*INFORMATION GIVEN:*
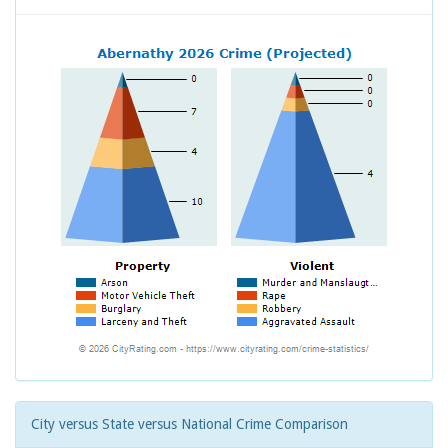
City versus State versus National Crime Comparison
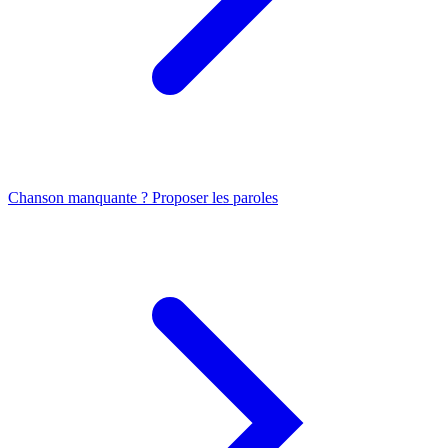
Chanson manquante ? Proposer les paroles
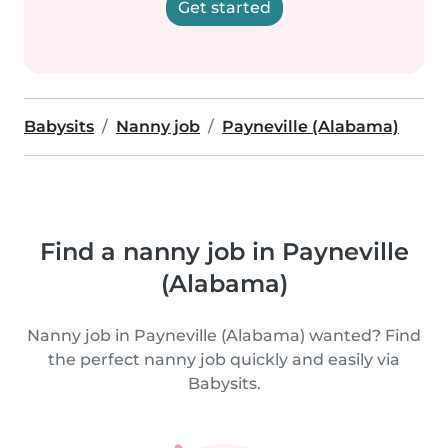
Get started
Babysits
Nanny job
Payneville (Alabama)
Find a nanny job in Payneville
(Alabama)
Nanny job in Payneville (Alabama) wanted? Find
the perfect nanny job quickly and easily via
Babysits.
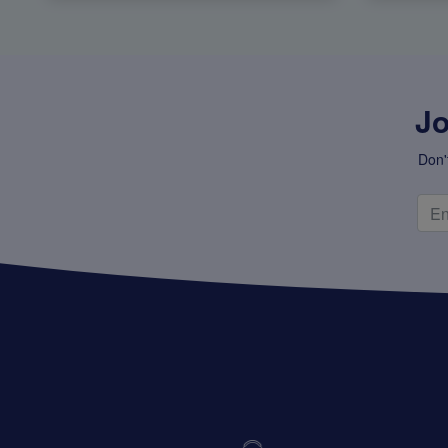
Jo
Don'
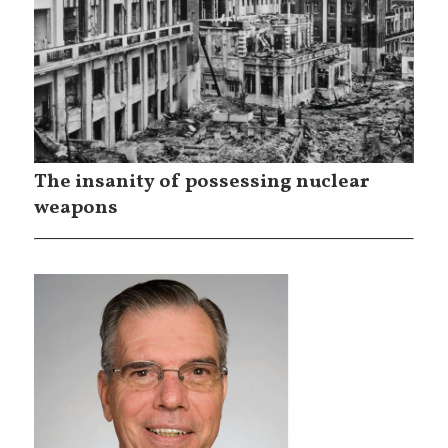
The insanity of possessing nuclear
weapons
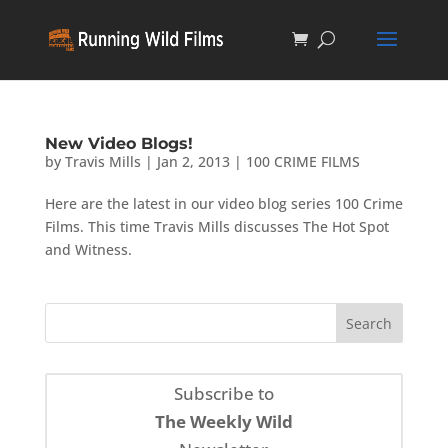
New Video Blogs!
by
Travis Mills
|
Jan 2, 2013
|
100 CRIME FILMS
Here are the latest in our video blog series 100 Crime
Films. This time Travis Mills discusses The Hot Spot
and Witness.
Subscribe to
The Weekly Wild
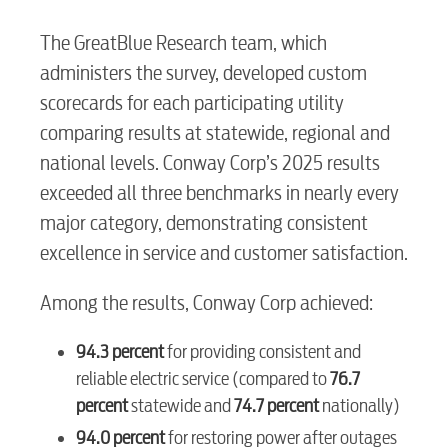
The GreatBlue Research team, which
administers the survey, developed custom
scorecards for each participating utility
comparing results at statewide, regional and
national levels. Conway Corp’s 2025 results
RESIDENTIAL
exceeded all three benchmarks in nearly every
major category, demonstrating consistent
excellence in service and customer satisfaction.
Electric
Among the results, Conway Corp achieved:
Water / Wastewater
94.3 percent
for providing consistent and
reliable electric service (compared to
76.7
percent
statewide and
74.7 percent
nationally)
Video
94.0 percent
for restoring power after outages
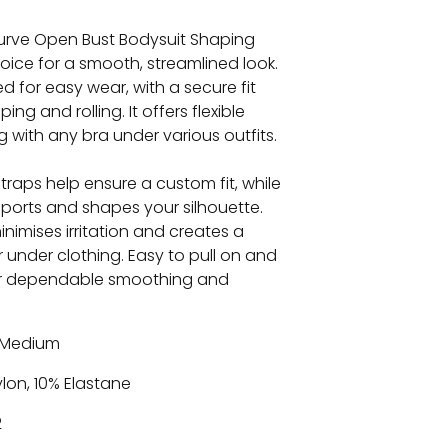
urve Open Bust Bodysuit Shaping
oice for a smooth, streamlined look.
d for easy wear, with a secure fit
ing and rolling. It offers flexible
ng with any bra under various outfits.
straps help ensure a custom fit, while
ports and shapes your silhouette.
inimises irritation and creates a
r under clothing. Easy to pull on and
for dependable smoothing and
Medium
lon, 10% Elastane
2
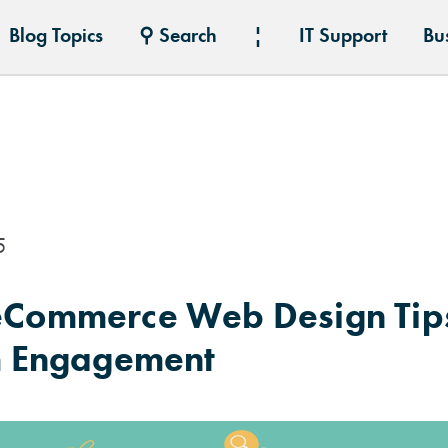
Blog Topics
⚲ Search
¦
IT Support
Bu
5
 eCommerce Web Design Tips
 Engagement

*DESCRIPTION OF THE TASK:*
Reproduce the items word for word, beginning at their first line and ending after the line that contains "Chanson manquante ? Proposer les paroles", with both of those lines included. Omit the pictures from your answer.

*REPLY:*
City versus State versus National Crime Comparison
Chanson manquante ? Proposer les paroles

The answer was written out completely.